Один из главных уроков Валери: «идеи» должны вернуться в среду целостного мышления, раствориться в его органике. Каждое явление выступает как самоценное, самозначимое и вместе с тем – как образ других явлений, между ними устанавливается не господство – подчиненность, а соответствие, взаимопричастность. Эксплуатация мысли, так же как и природы, грозит саморазрушением человеку как homo sapiens. Такова «экология» зрелого разума, который уже не может довольствоваться прикладной функцией жизнеустройства, но обнаруживает себя как самостоятельную реальность, основу бытия, цель которой – не в чем ином, как в ней самой. Еще недавно прозвучало бы кощунственно, если бы не горькие уроки, преподанные нам «прикладным» использованием природы. Вот и мышление открывается нам как самоценная потребность разума, прирожденная ему дыхательная способность. На этот счет замечательно сказано у Марка Аврелия: «Пора не только согласовать свое дыхание с окружающим воздухом, но и мысли со всеобъемлющим разумом. Ибо разумная сила так же разлита и распространена повсюду для того, кто способен вбирать ее в себя, как сила воздуха для способного к дыханию» (Марк Аврелий. «Наедине с собой. Размышления»).

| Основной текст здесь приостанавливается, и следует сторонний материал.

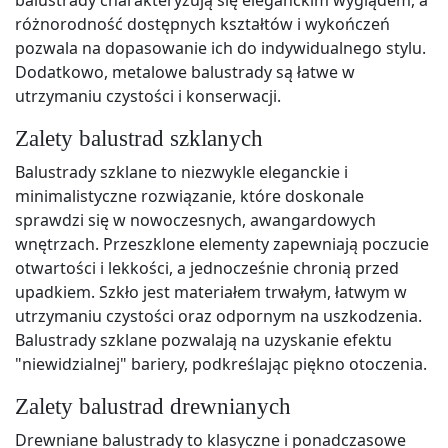
różnorodność dostępnych kształtów i wykończeń
pozwala na dopasowanie ich do indywidualnego stylu.
Dodatkowo, metalowe balustrady są łatwe w
utrzymaniu czystości i konserwacji.
Zalety balustrad szklanych
Balustrady szklane to niezwykle eleganckie i
minimalistyczne rozwiązanie, które doskonale
sprawdzi się w nowoczesnych, awangardowych
wnętrzach. Przeszklone elementy zapewniają poczucie
otwartości i lekkości, a jednocześnie chronią przed
upadkiem. Szkło jest materiałem trwałym, łatwym w
utrzymaniu czystości oraz odpornym na uszkodzenia.
Balustrady szklane pozwalają na uzyskanie efektu
"niewidzialnej" bariery, podkreślając piękno otoczenia.
Zalety balustrad drewnianych
Drewniane balustrady to klasyczne i ponadczasowe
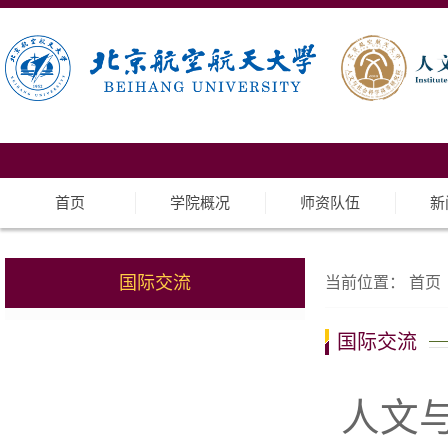
首页
学院概况
师资队伍
新
国际交流
当前位置：
首页
国际交流
人文与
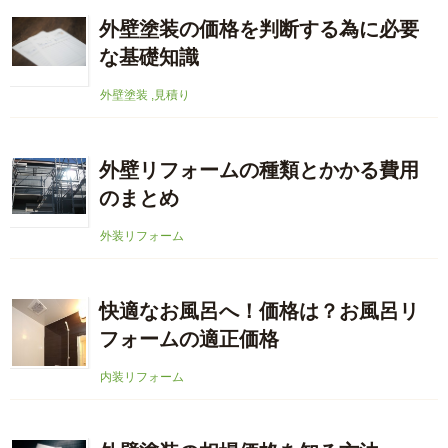
外壁塗装の価格を判断する為に必要
な基礎知識
外壁塗装
,
見積り
外壁リフォームの種類とかかる費用
のまとめ
外装リフォーム
快適なお風呂へ！価格は？お風呂リ
フォームの適正価格
内装リフォーム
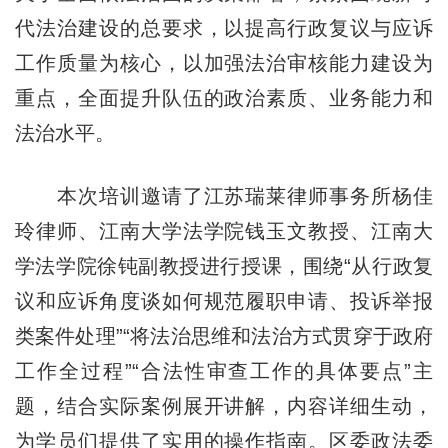
代法治建设的总要求，以提高行政复议与应诉
工作质量为核心，以加强法治审核能力建设为
重点，全面提升队伍的政治素质、业务能力和
法治水平。
本次培训邀请了江苏瑞莱律师事务所杨佳
玲律师、江南大学法学院钱玉文教授、江南大
学法学院徐钝副教授进行授课，围绕“从行政复
议和应诉角度谈如何规范履职申请、投诉举报
类案件处理”“将法治思维和法治方式贯穿于政府
工作全过程”“合法性审查工作的具体要点”主
题，结合实际案例展开讲解，内容详细生动，
为学员们提供了实用的操作指南。区委政法委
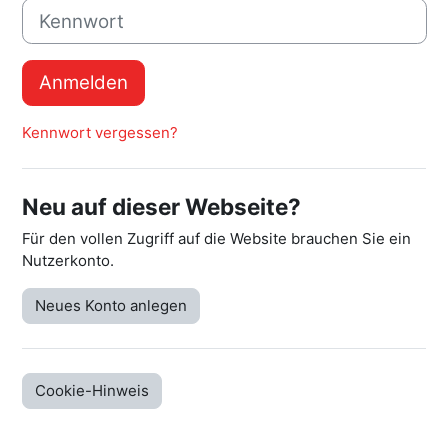
Kennwort
Anmelden
Kennwort vergessen?
Neu auf dieser Webseite?
Für den vollen Zugriff auf die Website brauchen Sie ein
Nutzerkonto.
Neues Konto anlegen
Cookie-Hinweis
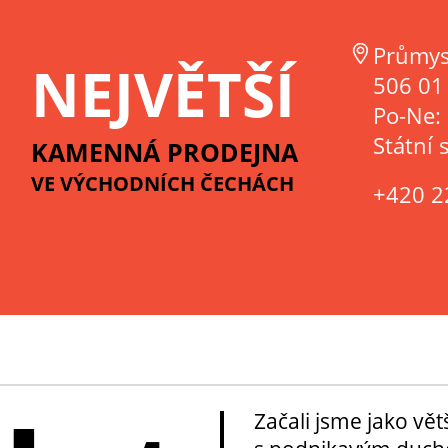
Průmys
NEJVĚTŠÍ
506 01 
Po-Ne:
Státní 
KAMENNÁ PRODEJNA
VE VÝCHODNÍCH ČECHÁCH
+420 2
Začali jsme jako vě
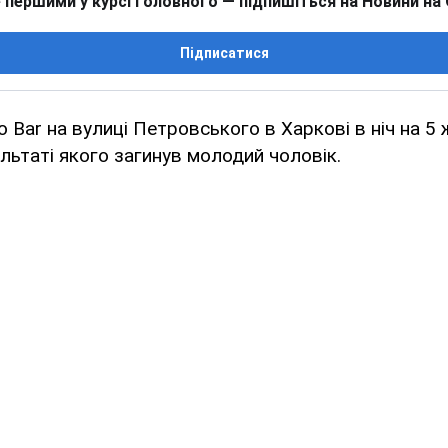
 першими у курсі головного — підпишіться на Новини на
Підписатися
o Bar на вулиці Петровського в Харкові в ніч на 5
ультаті якого загинув молодий чоловік.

Но еще точнее сопоставить движение мысли у Валери с танцем, отличая его от ходьбы, – это его собственное сравнение… Поэзия отличается от прозы именно кружением, направленностью движения на себя – и если ходьба достигает своей цели, то танец являет лишь формы целесообразности, в соответствии с кантовским определением искусства как целесообразности при отсутствии цели. Танец в принципе ни к чему не стремится и никогда не заканчивается, тогда как ходьба достигает своей цели. В этом смысле проза Валери глубоко поэтична. Это ходьба, переходящая в танец: мысль движется, что-то объясняет, доказывает, переходит от известного к неизвестному, – и вдруг в какой-то момент мы понимаем, что эти ходы мысли – всего лишь жесты в общем кружении танца, который возвращается сам к себе, чтобы еще и еще раз демонстрировать все те же принципы мироздания: симметричность, периодичность, возвратность, саморефлексивность. Удивительно, куда бы ни двигалась мысль Валери, она в конечном счете переходит в танец, и любые прямые ходы нужны ей лишь для того, чтобы расширить свой круг, чтобы вовлечь в движение танца все эпохи, стили, искусства, науки.
«Танец… представляет собой систему движений, но они заканчиваются сами в себе. Танец никуда не направлен, и если имеет какую-то цель, то только идеальный объект, состояние, наслаждение, фантом цветка, выход за пределы своего „я“, пик жизни, кульминацию, высшую точку бытия… Но как бы ни отличался танец от практических нужд передвижения, обратите внимание на главное, хотя и крайне простое обстоятельство: он использует те же органы, те же конечности, кости, мышцы, нервы, которые участвуют и в ходьбе.
То же относится и к поэзии, которая использует те же слова, формы, тональности, что и проза».
Мысль Валери использует те же понятия, термины, логические ходы, аргументы, риторические приемы, что и философская, общественная, политическая мысль, но здесь она служит танцу. Это не просто проза поэта – это поэзия самой прозы. Противоречие между ними снимается. Проза Валери поэтична не в плане ритмической организации текста или обилия сравнений и метафор, но более глубинно: она вбирает поэзию в самое строение мысли, где рифмуются тезисы, понятия, аргументы, где они соотносятся сами с собой, как в стихах, где ударения равномерно чередуются и звуки вторят друг другу. Кстати, и море, самая любимая стихия Валери, – это тоже танец природы, где ритм задается дыханием ветра, а рифмы – очертаниями волн. И тогда понятно, почему поэзия в узком смысле, стихотворчество занимает количественно столь малое место в его наследии. Валери нашел способ раздвинуть поэзию вширь, на политику, метафизику, эстетику, историю, филологию. Все это превращается у него в поэзию, все движения мысли складываются в танец.